WASHINGTON, D.C. — In a sweeping effort to restore financial integrity and reduce fraud in America’s healthcare system, the Centers for Medicare & Medicaid Services (CMS) announced a major enforcement initiative to eliminate duplicate enrollments across Medicaid, the Children’s Health Insurance Program (CHIP), and subsidized Affordable Care Act (ACA) plans. The action could save taxpayers up to $14 billion annually.
According to a recent CMS analysis, roughly 2.8 million Americans were enrolled in more than one public health insurance program in 2024. This includes 1.2 million individuals enrolled in Medicaid or CHIP in multiple states, and 1.6 million who simultaneously held coverage under both Medicaid/CHIP and subsidized ACA Exchange plans. Federal law prohibits individuals from being covered by multiple programs at once, but oversight gaps—particularly during the COVID-era continuous coverage policies—have allowed this issue to grow unchecked.

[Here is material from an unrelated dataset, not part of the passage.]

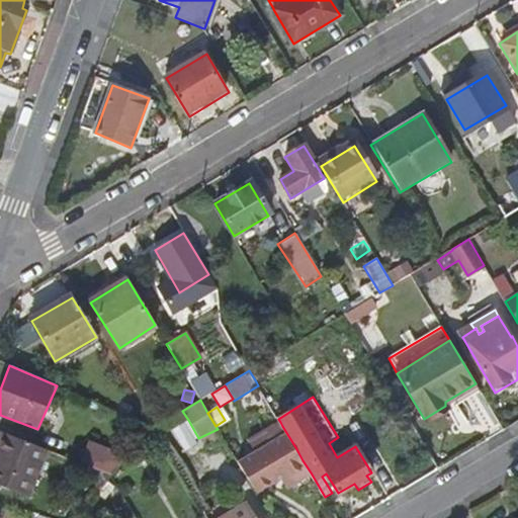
[(198,438),(188,420),(171,430),(185,452),(197,444),(194,440),(198,438)]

The crackdown follows the enactment of the One Big Beautiful Bill Act, which granted CMS expanded tools to detect and eliminate duplicate coverage. “HHS staff uncovered millions of Americans who were illegally or improperly enrolled in Medicaid and ACA plans,” said U.S. Health and Human Services Secretary Robert F. Kennedy, Jr. “Under the Trump Administration, we will no longer tolerate waste, fraud, and abuse at the expense of our most vulnerable citizens.”
CMS Administrator Dr. Mehmet Oz emphasized the agency’s renewed focus: “We are going to work with states to identify individuals enrolled in multiple programs and fix the duplicate enrollment problem to save taxpayers billions of dollars, while minimizing inappropriate coverage loss.”
The new effort will focus on three key areas:
- Multiple Medicaid Enrollments: CMS will provide states with lists of individuals enrolled in Medicaid or CHIP in more than one state and request that states verify eligibility.
- Dual Medicaid and Federally Facilitated Exchange Coverage: Individuals enrolled in both programs with subsidies will be contacted. If no action is taken within 30 days, their Exchange subsidies will be terminated.
- Dual Medicaid and State-Based Exchange Coverage: CMS will work with state-run Exchanges to review enrollment data and establish corrective processes similar to those used at the federal level.
While CMS aims to prevent coverage disruptions, the agency will require states to complete eligibility redeterminations by late fall. Additional guidance will be issued in early August.
The Biden Administration previously paused enforcement of these checks during the COVID public health emergency, citing a need to maintain continuous coverage. That policy has now been reversed.
With ongoing support from data scientists and new statutory mandates under the One Big Beautiful Bill Act, CMS is expanding the scope and frequency of its Medicaid Periodic Data Matching program to safeguard public funds. The agency reaffirmed its commitment to ensuring that those eligible for coverage receive it—without paying twice for the same care.